As Liam began to breathe at a better pace, Mom spoke again. "Ok. Tell us what happened. What did you see?"

Liam's eyes began watering and his breathing became slower and slower. What was happening? His breathing hadn't stayed normal all day! What did he see? I could tell that he was trying to speak, but for some reason, nothing came out.

"Liam?" Mom asked, still stroking his hair, giving the cup back to Dad to get more water.

He opened his mouth once more and a small groan came out, his eyes completely stationary on the ceiling above him. Tears would fall from his eyes, gripping onto the pillow below him, making a darker stain than was normal for the sheet.

I still had not moved an inch, nor did I want to. I did not cry, though I was sad, because there were no more tears to shed.

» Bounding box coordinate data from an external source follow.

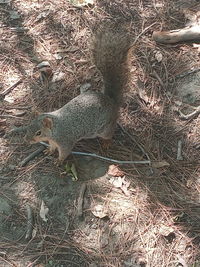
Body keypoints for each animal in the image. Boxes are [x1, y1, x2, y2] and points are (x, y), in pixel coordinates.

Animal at [24, 23, 132, 164]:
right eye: (29, 126)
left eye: (38, 133)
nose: (26, 140)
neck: (56, 128)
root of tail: (111, 101)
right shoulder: (53, 141)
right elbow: (52, 147)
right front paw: (49, 151)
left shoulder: (65, 141)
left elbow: (64, 152)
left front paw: (59, 161)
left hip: (105, 127)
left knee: (110, 133)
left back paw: (106, 143)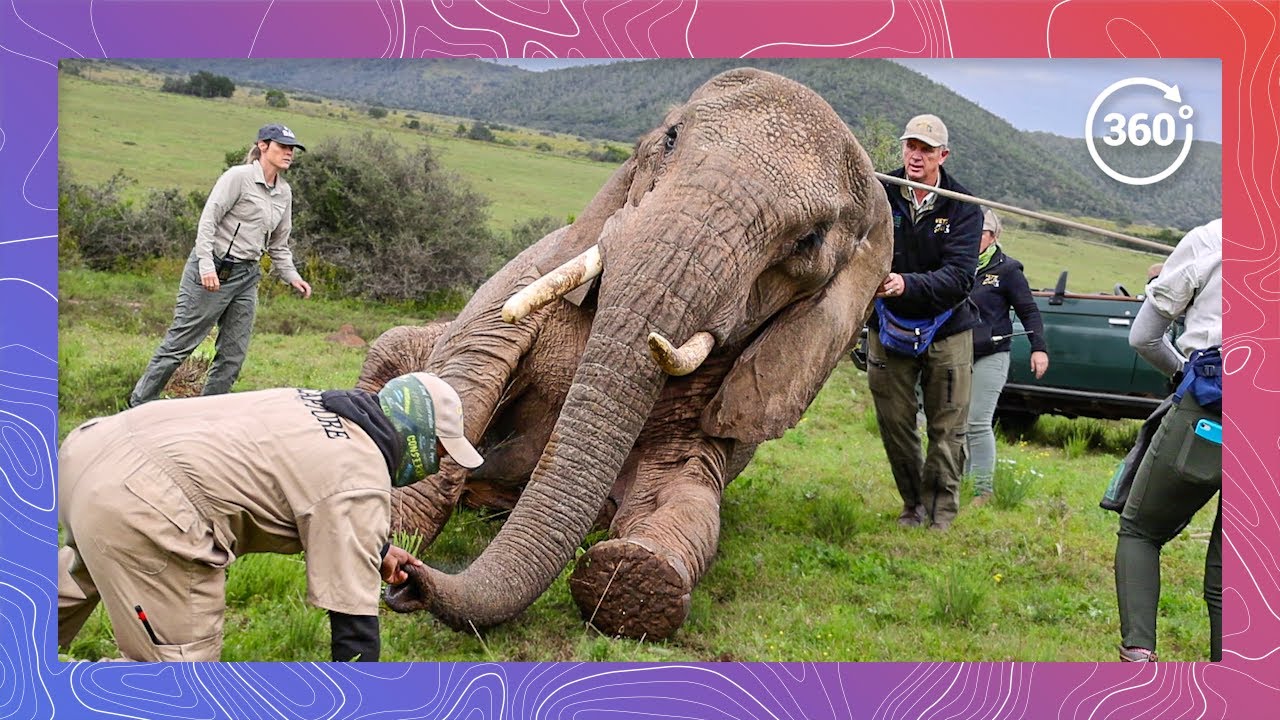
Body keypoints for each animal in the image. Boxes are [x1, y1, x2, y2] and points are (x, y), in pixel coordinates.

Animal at [367, 67, 893, 640]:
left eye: (808, 241)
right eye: (670, 139)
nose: (406, 581)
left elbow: (683, 488)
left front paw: (632, 580)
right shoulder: (537, 265)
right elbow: (470, 371)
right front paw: (391, 524)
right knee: (390, 349)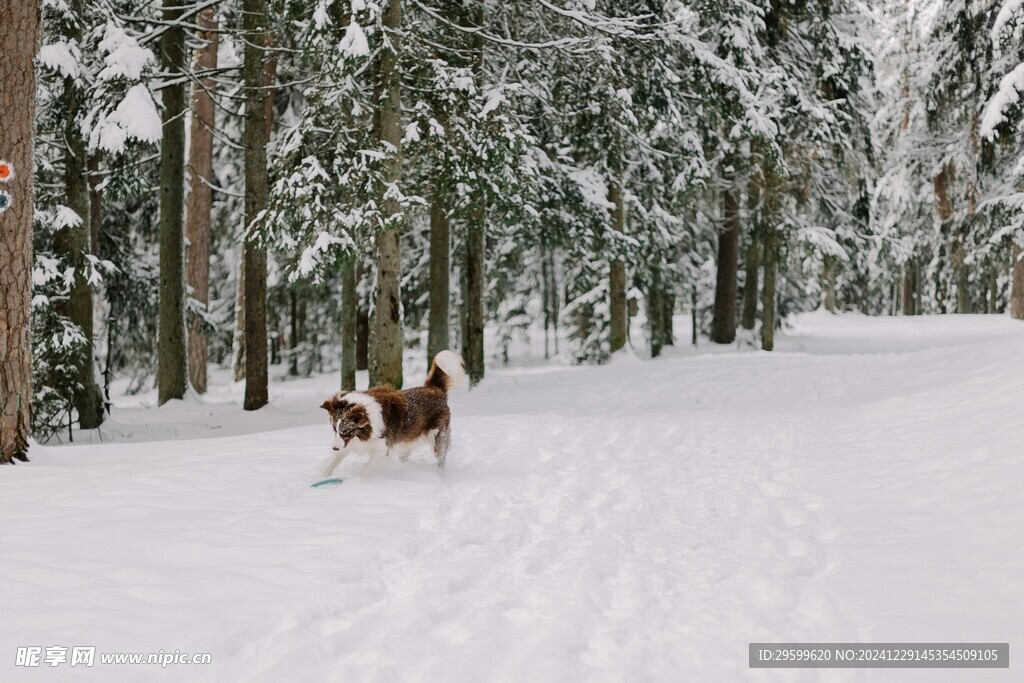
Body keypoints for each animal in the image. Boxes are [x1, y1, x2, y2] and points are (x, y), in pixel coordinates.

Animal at [315, 350, 468, 479]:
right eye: (335, 429)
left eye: (345, 430)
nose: (334, 448)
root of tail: (434, 388)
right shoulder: (347, 444)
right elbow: (330, 464)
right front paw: (318, 479)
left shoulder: (381, 447)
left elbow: (366, 470)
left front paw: (359, 482)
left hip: (438, 439)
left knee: (441, 458)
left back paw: (441, 476)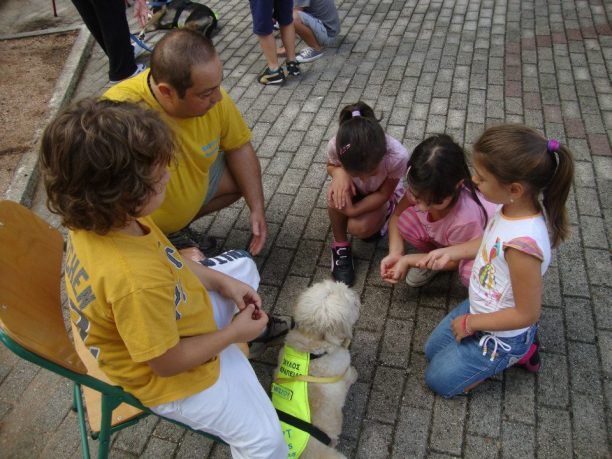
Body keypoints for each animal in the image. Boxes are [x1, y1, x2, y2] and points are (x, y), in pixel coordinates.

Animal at [272, 282, 358, 458]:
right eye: (348, 300)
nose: (354, 293)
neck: (311, 350)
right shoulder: (343, 367)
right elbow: (349, 374)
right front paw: (355, 374)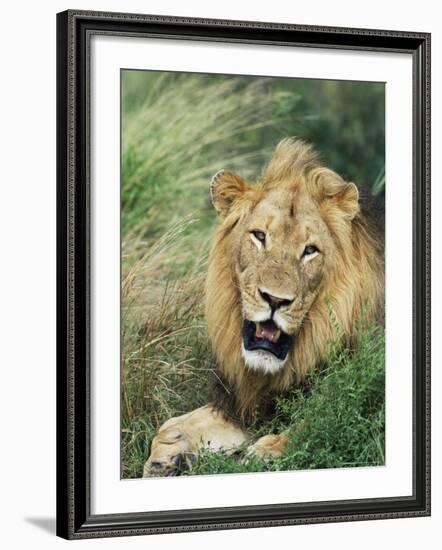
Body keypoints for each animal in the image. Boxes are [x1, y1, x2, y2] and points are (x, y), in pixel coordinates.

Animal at [142, 138, 384, 478]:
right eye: (259, 236)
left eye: (310, 250)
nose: (275, 300)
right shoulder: (248, 403)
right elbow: (171, 424)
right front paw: (167, 456)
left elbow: (317, 424)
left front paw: (266, 453)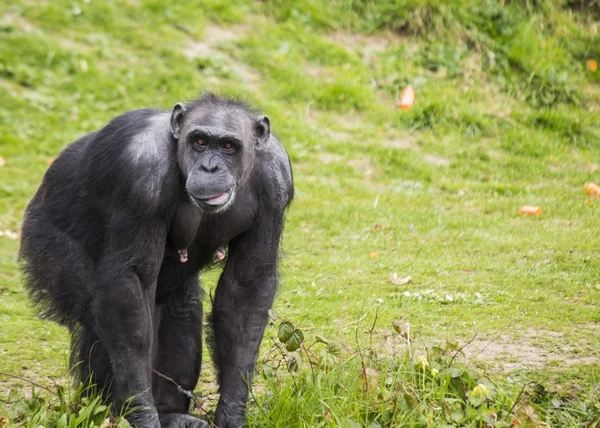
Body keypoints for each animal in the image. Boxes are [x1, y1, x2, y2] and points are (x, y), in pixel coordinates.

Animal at [20, 93, 296, 428]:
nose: (210, 166)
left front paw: (232, 411)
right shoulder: (141, 175)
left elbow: (247, 285)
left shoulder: (277, 182)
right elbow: (132, 284)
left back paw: (170, 413)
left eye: (229, 145)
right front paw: (141, 413)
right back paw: (113, 411)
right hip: (46, 243)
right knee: (105, 315)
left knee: (182, 310)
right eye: (200, 141)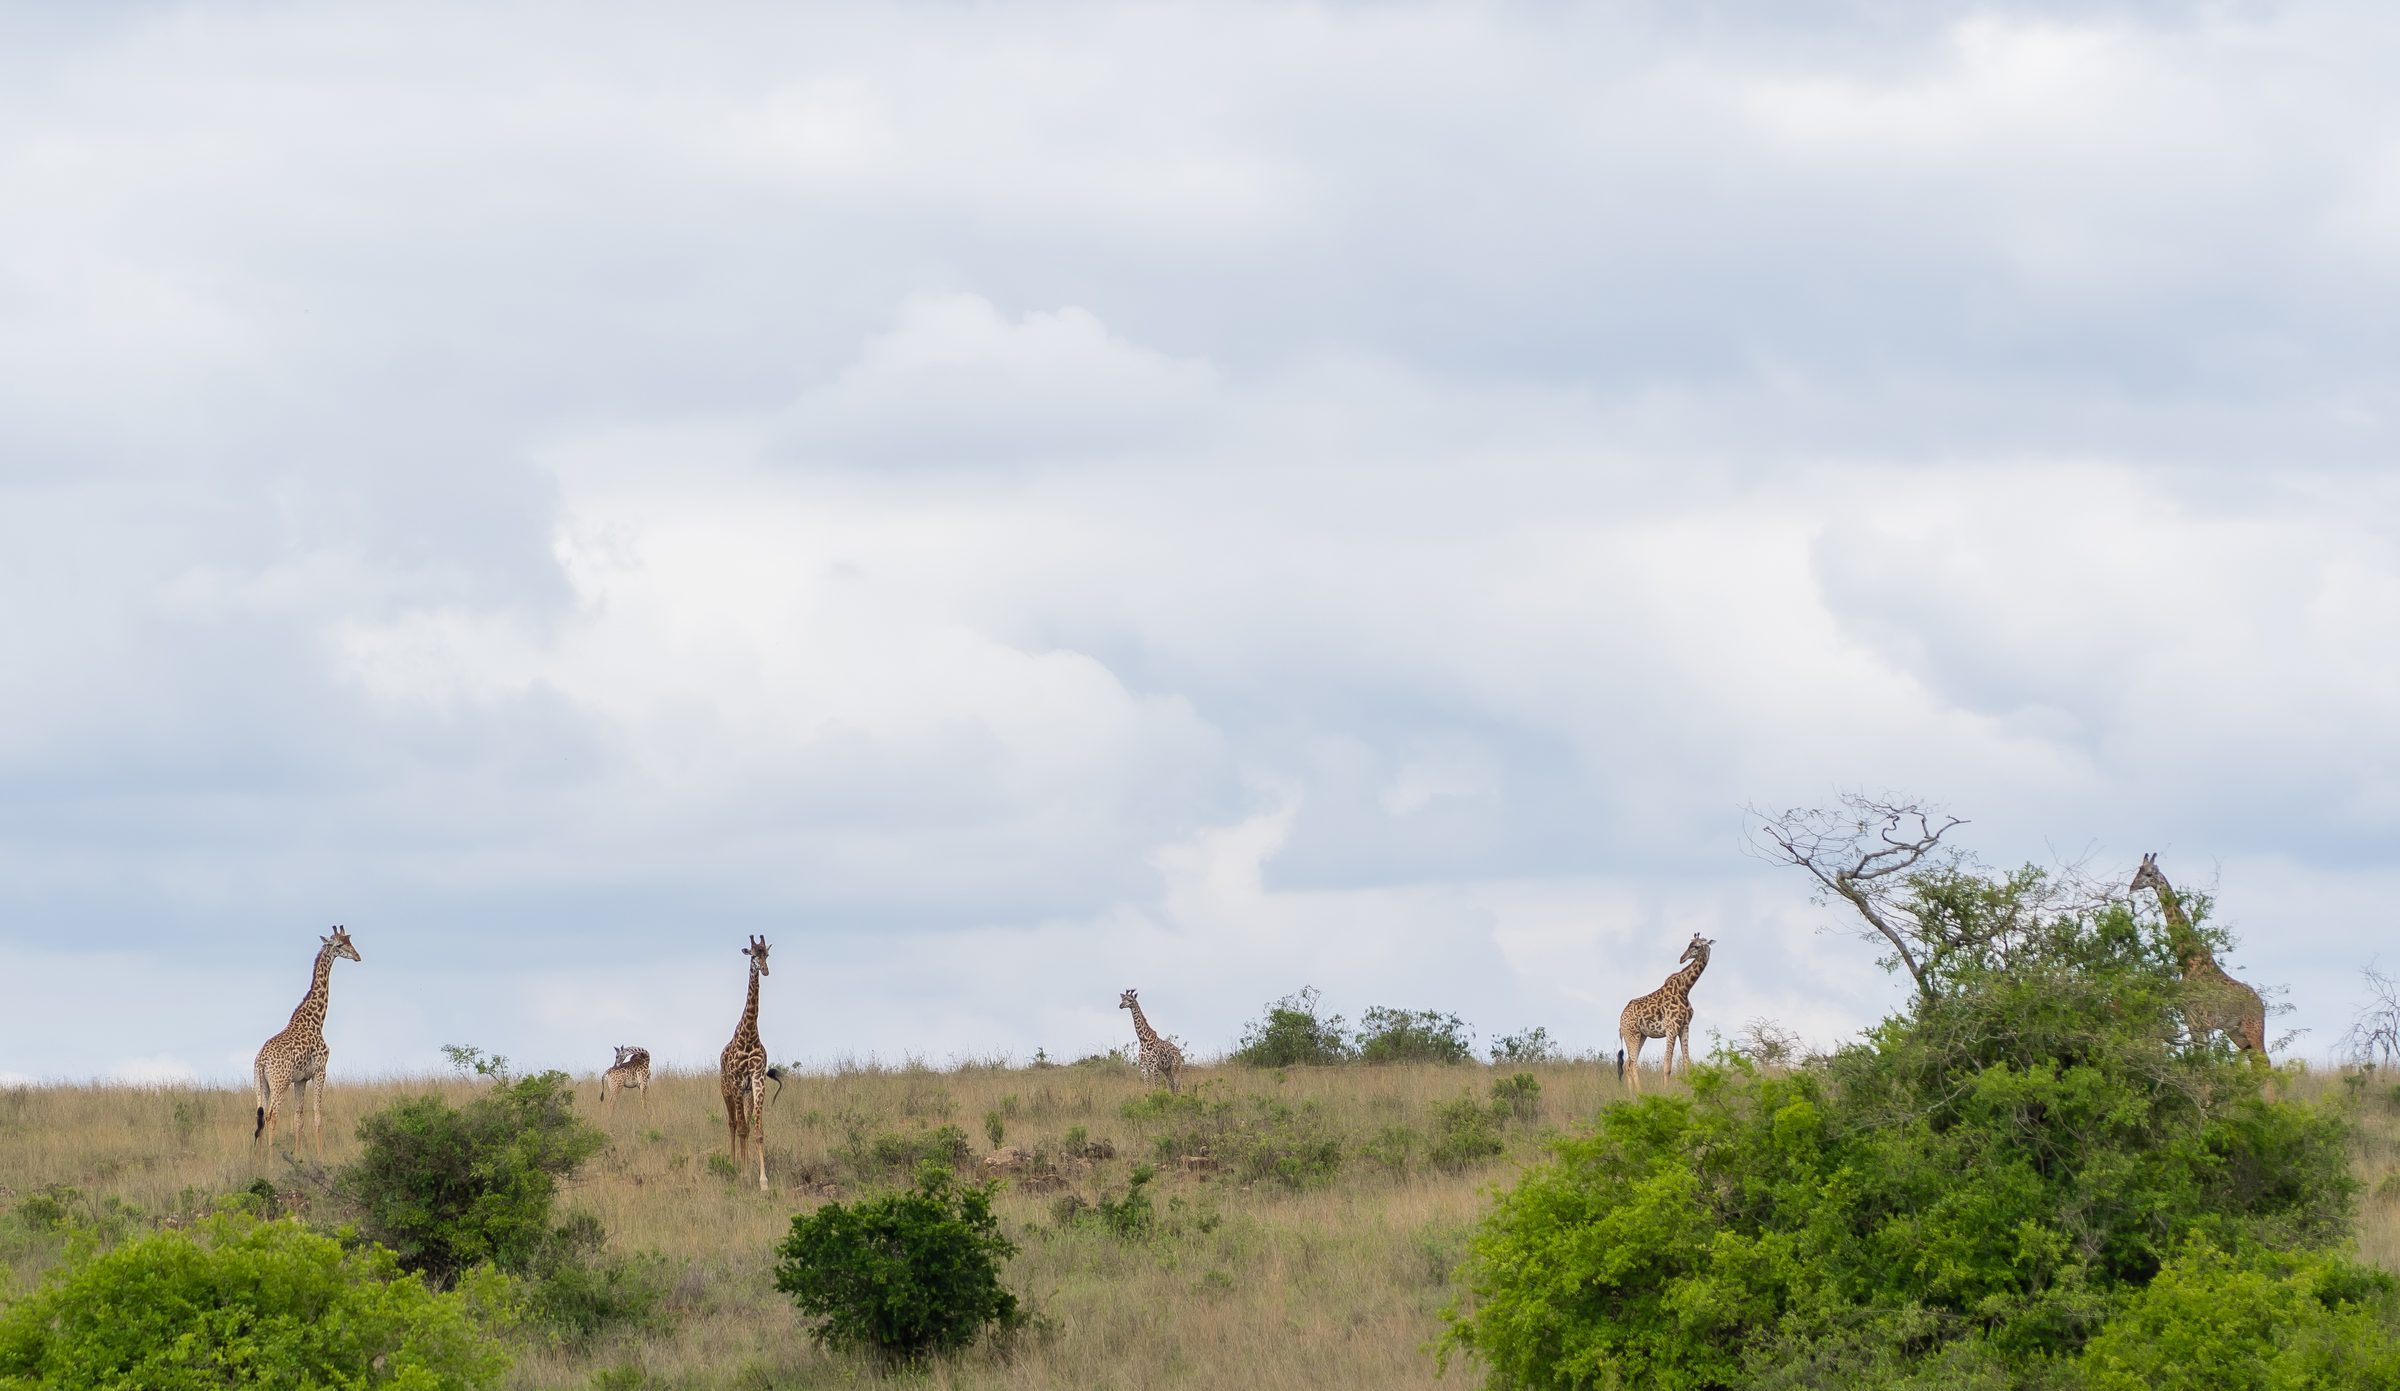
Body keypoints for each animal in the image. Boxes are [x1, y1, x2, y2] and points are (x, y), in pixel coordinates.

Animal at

My faith was failing me. I did not want Jesus in my life anymore because of how much pain he has put me through. God lied to me. He lied to us all. Once my favorite verse, Jeremiah 29:11, was all a lie. He said his plans were not to harm us and they were plans to give us hope and a future, but the future seemed devoid. It seemed hopeless and without purpose. Impossible and irredeemable and only filled with pain. Amy no longer had a future. Liam may no longer have a future. And because of that, I could no longer have a future.

Wouldn't Blake want to make a resurrection tool? I would think that he would want to bring Mia back to life if he loved her so much. But then that meant part of this reasoning for us being in this horrible time led back to Mia's death. I wonder if Blake had ever visited Mia at the mental hospital? Did Dad know? I wanted to ask him, but there were other problems going on right now.

Liam neared death every second and none of us had any way to help him. There were no hospitals, no modern doctors, no one around. Black Death wasn't just a disease; it was a curse. A curse that spread across the world, killing everyone in its path. But it had not swept over us. Why? Amy had died from an arrow, rather than a disease. Liam fought death now because of a battle, which caused a sword to rip up his leg, spilling out most his blood.

Dad came back with more water and Liam gulped it up. At least he still had energy to drink and swallow. As his anxiety faded away more and more, and his breathing and heartbeats were more regular, Mom helped Liam sit back up, propping him against the pillows once again.

"I. . . I think I know. . ." Liam breathed heavily as the blood rushed back into his face. "I know where the phone is."